C’est notamment pour ces raisons que des manifestations ont éclaté lors du passage de la flamme olympique à Paris. C’est là que nous arrivons à un sujet épineux : les relations entre Nicolas Sarkozy et la Chine. Le Président français se trouve dans une position délicate et bien que nous ne voulions en aucun cas faire le procès personnel de M. Sarkozy, celui-ci étant déjà largement bafoué par la presse, on constate qu’il ne sait plus vraiment sur quel pied danser. Président du pays qui se réclame celui des Droits de l’Homme et futur Président de l’Union européenne (comme cela sera le cas au mois d’août), il ne peut décemment pas être en accord avec la politique intérieure orchestrée par la Chine. C’est pourquoi il condamne les actions menées contre le Tibet. En revanche, il ne peut pas non plus se permettre de perdre un allié économique de cette importance. Sarkosi est donc forcé d’ériger des mesures d’apaisement entre la France et la Chine. Parmi elles, la lettre d’excuse et l’invitation que le Président a adressées à Jin Jing, une athlète chinoise handicapée, violentée alors qu’elle portait la flamme olympique à Paris. Grâce à cette lettre, le mouvement anti-français en Chine, qui voulait boycotter les magasins « Carrefour » et donc causer des pertes gigantesques à l’économie française, est en train de s’inverser. Les relations entre les deux pays semblent, à l’heure actuelle, moins tendues. Pour faire bonne figure, Nicolas Sarkozy a cependant posé une condition à sa participation à la cérémonie d’ouverture : la reprise du dialogue entre le gouvernement chinois et le Dalaï Lama. Mais comment M. Sarkozy va-t-il pouvoir mesurer l’authenticité de ce dialogue, si jamais il a lieu ?

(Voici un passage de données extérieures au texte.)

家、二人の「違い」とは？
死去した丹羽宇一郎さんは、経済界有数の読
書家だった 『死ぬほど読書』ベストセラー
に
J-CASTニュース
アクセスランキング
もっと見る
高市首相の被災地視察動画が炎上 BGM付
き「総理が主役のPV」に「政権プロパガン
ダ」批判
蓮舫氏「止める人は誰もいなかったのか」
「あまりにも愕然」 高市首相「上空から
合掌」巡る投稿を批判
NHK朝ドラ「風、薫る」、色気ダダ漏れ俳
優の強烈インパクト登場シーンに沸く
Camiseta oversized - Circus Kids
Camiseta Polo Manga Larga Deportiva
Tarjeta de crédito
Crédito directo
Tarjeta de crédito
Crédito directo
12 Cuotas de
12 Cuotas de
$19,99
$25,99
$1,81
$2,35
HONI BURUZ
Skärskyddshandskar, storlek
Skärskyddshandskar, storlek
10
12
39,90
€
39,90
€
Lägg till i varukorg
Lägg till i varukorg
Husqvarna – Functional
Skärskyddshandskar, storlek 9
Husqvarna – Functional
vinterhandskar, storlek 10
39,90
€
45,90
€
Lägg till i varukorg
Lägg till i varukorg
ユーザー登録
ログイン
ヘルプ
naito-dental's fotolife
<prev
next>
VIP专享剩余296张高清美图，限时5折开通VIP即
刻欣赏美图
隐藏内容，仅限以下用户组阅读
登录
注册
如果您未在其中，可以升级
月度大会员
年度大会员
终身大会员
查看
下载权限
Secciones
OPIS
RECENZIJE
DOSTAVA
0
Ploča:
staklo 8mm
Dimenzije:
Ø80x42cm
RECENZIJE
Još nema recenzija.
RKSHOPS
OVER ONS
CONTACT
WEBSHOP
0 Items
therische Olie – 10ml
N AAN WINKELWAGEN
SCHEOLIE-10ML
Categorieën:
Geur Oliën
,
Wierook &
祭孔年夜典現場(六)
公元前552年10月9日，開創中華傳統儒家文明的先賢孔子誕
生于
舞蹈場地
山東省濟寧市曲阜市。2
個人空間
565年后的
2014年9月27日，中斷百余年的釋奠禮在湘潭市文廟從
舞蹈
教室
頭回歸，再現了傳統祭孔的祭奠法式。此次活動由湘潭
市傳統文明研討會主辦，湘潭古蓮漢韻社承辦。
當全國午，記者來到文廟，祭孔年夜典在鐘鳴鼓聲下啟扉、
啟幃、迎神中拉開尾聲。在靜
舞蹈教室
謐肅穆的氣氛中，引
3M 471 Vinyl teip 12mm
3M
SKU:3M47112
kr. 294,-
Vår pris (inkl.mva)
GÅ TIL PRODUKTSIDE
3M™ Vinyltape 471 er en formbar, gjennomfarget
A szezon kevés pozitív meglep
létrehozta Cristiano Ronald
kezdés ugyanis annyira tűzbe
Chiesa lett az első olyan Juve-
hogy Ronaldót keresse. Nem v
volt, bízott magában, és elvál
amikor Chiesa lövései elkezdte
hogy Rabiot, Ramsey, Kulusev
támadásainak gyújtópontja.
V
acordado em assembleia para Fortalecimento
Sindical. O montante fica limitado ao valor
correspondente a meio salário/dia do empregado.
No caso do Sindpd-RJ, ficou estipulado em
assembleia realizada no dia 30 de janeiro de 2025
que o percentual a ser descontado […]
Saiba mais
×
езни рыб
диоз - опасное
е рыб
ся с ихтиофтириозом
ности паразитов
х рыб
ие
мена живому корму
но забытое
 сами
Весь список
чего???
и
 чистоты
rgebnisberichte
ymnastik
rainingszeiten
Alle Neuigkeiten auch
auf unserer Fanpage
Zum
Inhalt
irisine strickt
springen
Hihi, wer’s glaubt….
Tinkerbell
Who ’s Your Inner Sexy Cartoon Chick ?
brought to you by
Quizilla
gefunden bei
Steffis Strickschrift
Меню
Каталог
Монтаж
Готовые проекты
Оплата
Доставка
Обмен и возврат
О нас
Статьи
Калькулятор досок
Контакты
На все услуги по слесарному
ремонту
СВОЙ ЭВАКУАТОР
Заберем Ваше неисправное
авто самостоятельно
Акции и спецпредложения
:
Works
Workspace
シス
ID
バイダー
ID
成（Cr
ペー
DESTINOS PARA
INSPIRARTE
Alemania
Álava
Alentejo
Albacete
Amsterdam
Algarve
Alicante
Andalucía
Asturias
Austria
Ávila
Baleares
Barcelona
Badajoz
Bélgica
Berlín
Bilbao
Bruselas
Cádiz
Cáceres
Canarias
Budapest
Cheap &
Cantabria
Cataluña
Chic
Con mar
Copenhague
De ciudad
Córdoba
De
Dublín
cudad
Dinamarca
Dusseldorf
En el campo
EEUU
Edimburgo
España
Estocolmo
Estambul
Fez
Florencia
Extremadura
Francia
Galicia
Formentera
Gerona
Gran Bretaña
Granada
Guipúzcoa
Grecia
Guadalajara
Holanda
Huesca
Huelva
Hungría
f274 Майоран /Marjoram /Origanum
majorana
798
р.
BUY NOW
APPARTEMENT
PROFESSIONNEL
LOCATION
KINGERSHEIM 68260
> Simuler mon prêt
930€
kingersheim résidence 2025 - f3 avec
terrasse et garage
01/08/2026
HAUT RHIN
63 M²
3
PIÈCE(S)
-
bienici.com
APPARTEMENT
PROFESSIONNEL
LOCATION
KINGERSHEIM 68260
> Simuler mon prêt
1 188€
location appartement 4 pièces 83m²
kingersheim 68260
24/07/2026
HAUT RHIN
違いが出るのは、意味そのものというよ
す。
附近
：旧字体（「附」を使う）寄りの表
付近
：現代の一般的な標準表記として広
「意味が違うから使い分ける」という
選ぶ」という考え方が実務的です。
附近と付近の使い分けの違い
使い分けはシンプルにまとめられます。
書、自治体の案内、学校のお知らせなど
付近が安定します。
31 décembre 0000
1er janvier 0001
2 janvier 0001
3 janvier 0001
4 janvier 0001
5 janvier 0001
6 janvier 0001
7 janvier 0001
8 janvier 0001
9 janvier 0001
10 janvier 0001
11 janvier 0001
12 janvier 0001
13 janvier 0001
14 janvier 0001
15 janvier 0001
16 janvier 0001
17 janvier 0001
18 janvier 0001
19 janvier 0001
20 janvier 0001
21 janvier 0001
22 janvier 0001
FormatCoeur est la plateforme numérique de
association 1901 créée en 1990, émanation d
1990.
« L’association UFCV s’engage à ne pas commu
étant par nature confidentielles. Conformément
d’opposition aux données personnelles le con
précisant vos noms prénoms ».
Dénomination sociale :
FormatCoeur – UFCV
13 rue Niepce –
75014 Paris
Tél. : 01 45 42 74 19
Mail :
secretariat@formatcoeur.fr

On constate donc que les Jeux Olympiques, ont, bien plus qu’une importance sportive, une importance économique, mais surtout politique, car il est tout à fait impossible que la Chine, sorte de propriétaire du monde et ce depuis le XVIIIème siècle déjà, avec les routes de la soie, perde la face. D’ailleurs, Nicolas Sarkozy ainsi que les Occidentaux en général doivent faire des pas en arrière, afin de ne pas rompre les relations avec la Chine, indispensable au bon fonctionnement de toute économie développée. Comme le dit l’ex-Premier ministre français Jean-Pierre Raffarin : « la Chine a une place dans le monde aujourd’hui que l’on ne peut pas sous-estimer : c’est le banquier du monde. » Il faut donc tout faire pour préserver de bonnes relations avec la Chine, quitte à fermer les yeux sur certains agissements de son gouvernement.
En conclusion, l’aura et la médiatisation des Jeux Olympiques que les Occidentaux ont attribué à la Chine, font de cette dernière la vitrine d’un régime. Cette aura symbolise le retour de la Chine au rang de grande puissance entièrement intégrée dans le jeu diplomatique et économique international.